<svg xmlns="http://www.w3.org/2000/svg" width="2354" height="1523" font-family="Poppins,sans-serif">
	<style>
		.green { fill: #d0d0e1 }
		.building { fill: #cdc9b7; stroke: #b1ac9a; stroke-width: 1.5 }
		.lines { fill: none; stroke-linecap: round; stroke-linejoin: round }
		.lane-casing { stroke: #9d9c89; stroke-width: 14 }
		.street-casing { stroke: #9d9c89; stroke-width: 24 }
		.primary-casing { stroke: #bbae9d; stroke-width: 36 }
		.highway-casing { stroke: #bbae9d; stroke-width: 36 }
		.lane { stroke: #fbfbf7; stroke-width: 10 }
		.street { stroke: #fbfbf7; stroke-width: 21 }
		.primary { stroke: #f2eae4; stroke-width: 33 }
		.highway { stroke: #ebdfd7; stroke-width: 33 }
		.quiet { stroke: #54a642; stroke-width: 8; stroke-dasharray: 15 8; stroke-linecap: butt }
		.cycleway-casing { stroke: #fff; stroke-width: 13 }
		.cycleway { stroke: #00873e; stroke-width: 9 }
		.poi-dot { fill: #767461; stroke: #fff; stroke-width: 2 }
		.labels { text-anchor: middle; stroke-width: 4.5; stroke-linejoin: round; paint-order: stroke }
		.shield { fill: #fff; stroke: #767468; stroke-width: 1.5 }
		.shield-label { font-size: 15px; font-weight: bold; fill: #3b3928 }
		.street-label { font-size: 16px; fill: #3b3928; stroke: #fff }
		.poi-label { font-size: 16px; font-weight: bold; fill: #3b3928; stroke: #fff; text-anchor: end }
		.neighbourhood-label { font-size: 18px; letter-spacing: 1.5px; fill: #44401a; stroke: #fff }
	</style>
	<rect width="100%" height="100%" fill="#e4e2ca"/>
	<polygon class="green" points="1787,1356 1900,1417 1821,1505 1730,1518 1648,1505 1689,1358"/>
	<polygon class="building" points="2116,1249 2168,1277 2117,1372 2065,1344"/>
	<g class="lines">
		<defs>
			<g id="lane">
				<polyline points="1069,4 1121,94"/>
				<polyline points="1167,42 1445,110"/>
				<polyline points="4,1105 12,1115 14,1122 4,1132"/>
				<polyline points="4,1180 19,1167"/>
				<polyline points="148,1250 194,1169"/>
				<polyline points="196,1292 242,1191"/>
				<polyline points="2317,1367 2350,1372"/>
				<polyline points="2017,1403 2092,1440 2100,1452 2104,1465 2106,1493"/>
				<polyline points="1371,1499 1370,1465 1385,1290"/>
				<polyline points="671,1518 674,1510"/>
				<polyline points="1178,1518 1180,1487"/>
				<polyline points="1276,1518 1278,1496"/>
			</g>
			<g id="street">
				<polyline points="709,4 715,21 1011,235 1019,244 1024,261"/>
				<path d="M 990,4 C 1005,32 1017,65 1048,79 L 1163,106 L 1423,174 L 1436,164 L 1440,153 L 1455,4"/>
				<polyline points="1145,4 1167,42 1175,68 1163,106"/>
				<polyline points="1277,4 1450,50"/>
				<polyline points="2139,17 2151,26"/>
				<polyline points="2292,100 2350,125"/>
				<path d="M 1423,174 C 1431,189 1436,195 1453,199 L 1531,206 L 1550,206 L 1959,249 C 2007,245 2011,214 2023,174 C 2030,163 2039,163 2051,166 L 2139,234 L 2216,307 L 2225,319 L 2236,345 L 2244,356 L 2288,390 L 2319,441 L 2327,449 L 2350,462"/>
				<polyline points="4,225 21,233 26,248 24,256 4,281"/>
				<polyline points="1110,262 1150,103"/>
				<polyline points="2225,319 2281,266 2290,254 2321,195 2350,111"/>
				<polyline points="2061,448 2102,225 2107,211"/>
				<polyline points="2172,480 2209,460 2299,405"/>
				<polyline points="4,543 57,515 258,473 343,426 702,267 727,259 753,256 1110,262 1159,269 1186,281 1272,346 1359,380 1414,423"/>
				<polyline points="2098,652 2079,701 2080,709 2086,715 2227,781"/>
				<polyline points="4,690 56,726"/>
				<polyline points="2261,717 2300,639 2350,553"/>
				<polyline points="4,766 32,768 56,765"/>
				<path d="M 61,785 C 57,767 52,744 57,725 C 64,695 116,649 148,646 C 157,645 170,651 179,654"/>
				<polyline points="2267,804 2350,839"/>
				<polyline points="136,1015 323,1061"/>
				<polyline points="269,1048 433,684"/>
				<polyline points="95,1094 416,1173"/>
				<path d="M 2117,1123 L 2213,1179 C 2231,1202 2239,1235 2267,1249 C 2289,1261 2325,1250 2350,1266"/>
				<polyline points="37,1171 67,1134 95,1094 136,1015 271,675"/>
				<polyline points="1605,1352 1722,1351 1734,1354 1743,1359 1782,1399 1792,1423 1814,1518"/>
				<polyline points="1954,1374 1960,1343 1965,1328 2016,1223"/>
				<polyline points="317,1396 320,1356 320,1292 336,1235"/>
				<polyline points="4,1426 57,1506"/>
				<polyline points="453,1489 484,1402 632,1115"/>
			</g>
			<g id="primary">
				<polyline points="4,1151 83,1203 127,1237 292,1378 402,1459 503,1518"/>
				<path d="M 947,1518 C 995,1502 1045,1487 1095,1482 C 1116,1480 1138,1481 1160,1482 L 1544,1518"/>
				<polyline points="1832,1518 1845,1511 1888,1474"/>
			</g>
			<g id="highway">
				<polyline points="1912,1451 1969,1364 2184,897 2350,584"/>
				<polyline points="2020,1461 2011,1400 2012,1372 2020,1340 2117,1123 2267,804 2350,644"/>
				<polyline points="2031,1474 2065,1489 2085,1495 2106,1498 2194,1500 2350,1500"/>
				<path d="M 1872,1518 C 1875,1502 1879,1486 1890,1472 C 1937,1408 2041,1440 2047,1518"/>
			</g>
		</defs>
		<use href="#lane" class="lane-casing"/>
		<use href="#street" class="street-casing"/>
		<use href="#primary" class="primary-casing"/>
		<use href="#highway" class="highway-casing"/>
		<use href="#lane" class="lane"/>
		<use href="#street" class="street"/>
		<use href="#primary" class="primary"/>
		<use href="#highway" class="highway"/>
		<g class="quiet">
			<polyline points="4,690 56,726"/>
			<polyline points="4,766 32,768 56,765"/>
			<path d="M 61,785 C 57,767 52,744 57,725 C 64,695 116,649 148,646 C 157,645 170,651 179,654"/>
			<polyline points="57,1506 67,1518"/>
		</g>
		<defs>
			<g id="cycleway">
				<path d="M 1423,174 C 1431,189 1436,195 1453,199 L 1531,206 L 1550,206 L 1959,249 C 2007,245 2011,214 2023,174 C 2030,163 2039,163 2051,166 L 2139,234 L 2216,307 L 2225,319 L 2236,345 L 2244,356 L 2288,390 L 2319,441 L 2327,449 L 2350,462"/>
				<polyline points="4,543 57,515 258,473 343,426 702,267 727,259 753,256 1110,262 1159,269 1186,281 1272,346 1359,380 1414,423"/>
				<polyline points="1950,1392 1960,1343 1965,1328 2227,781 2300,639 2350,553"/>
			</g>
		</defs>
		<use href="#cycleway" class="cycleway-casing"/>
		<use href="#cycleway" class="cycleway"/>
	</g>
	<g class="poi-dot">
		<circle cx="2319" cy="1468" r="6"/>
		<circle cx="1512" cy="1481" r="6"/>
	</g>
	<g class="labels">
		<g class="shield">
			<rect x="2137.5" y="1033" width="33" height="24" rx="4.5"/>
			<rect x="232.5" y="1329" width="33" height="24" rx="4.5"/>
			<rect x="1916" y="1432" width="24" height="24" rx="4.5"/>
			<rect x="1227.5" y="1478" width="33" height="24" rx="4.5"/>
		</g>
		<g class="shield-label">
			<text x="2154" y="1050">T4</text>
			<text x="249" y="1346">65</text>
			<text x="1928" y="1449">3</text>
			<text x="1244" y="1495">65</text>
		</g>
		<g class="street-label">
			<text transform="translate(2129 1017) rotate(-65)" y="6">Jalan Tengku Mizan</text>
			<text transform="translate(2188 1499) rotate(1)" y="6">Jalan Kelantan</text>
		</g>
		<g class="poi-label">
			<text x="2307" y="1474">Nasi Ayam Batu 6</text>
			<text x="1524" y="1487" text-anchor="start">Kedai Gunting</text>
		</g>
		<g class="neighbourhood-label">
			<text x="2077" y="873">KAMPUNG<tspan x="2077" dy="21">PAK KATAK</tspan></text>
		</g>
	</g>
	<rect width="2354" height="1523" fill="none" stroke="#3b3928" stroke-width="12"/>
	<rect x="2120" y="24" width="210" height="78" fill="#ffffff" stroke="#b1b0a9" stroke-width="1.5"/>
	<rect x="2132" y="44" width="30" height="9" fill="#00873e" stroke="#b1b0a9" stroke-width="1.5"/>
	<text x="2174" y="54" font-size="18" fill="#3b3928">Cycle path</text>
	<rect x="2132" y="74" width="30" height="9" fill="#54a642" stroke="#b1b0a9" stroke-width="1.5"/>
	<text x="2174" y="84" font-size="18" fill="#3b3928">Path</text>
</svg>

* * *

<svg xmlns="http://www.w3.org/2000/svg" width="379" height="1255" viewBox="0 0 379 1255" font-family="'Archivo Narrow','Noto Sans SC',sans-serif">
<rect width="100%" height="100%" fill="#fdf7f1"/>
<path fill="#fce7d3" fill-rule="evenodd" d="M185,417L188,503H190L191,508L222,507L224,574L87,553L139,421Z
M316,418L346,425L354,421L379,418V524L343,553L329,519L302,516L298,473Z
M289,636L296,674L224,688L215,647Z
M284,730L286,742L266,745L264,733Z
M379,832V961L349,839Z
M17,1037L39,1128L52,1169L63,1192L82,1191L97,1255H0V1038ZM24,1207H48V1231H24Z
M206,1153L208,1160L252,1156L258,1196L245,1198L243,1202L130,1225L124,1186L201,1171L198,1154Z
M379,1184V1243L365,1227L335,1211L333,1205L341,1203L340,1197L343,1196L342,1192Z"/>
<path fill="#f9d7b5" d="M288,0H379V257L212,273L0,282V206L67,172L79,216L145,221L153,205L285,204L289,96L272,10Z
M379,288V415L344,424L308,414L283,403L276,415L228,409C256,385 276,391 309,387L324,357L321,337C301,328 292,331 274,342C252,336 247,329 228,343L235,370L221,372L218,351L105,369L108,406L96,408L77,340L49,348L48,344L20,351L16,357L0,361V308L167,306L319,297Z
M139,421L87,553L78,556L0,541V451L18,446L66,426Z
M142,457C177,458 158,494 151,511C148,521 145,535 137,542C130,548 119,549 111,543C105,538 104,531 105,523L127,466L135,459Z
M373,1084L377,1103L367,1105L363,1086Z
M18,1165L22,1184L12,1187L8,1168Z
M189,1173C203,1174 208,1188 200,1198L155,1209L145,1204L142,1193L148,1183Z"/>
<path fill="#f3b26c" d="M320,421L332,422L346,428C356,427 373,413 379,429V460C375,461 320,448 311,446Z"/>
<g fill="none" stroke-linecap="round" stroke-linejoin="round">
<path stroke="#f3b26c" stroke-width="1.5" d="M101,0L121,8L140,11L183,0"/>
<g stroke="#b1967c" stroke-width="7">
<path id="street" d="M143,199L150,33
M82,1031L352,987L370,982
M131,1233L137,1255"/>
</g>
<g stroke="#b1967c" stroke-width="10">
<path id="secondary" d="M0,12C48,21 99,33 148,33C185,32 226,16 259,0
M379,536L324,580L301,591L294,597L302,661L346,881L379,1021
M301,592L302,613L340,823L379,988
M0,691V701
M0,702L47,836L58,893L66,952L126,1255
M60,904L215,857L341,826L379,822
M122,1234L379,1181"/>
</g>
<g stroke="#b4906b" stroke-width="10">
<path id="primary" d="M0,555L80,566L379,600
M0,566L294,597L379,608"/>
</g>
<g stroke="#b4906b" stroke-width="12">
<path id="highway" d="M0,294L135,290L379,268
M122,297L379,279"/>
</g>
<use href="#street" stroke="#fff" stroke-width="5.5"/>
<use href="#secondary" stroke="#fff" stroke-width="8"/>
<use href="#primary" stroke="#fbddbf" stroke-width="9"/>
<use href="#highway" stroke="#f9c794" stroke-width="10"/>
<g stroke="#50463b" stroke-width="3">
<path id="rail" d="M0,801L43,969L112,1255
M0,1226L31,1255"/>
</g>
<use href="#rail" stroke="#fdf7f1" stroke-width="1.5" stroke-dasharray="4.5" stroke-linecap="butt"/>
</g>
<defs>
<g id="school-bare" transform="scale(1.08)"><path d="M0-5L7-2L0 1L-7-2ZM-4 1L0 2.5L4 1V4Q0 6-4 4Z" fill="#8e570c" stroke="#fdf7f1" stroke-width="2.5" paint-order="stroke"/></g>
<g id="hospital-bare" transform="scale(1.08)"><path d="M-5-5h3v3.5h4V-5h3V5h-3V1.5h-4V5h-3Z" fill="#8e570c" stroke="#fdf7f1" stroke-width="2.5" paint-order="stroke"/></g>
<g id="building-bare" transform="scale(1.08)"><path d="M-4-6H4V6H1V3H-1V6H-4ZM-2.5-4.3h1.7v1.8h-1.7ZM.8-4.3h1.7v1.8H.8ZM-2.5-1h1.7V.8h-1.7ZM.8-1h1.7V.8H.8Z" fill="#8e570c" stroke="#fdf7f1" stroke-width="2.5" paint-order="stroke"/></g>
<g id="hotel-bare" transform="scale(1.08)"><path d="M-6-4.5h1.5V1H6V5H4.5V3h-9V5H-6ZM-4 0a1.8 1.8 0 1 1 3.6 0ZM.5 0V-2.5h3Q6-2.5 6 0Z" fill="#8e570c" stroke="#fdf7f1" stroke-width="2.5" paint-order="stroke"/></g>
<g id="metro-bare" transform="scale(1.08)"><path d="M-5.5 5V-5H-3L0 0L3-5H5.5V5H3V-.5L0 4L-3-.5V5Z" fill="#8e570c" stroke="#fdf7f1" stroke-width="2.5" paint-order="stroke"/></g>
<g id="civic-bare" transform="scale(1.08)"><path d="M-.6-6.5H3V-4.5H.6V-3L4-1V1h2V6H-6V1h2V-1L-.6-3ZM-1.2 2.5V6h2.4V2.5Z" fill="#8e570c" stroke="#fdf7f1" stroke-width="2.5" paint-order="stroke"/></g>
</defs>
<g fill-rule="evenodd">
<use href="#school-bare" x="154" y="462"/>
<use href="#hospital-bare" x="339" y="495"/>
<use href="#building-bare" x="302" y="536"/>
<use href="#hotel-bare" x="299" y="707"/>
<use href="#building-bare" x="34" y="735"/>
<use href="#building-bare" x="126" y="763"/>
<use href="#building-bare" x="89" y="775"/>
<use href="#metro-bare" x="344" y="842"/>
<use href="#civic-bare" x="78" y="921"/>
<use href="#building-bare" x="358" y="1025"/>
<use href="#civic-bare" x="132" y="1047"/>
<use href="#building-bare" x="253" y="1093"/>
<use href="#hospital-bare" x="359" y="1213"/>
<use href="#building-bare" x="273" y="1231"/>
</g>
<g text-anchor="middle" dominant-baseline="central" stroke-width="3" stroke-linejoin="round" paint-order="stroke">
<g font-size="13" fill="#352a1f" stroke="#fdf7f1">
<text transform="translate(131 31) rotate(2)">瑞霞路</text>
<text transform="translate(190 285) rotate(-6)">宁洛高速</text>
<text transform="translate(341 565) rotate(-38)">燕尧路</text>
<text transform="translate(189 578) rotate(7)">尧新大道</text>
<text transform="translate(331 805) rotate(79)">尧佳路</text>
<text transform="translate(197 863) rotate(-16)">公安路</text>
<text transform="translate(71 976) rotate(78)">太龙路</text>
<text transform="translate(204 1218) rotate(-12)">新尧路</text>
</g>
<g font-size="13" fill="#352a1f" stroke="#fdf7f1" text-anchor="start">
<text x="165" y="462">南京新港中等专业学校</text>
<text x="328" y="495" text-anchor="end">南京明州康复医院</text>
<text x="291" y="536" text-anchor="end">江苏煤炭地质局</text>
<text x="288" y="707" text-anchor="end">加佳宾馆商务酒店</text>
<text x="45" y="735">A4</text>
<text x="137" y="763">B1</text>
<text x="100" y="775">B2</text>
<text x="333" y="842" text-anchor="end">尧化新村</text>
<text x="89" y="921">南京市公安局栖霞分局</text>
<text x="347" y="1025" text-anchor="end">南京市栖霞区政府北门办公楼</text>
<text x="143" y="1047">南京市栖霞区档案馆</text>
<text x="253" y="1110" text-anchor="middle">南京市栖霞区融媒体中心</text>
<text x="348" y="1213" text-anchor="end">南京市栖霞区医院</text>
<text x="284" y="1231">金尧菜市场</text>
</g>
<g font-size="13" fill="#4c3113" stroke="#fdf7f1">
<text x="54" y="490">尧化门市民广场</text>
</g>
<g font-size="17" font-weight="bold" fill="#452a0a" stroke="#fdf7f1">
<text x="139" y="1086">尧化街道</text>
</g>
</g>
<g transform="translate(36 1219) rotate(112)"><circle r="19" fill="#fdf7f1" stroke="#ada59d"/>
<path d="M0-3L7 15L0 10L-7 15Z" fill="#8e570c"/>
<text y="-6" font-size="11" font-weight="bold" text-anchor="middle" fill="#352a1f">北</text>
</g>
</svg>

Problem requirements: In the lines above, spot each one that contains the word "rule" and copy it.

Result:
<path fill="#fce7d3" fill-rule="evenodd" d="M185,417L188,503H190L191,508L222,507L224,574L87,553L139,421Z
<g fill-rule="evenodd">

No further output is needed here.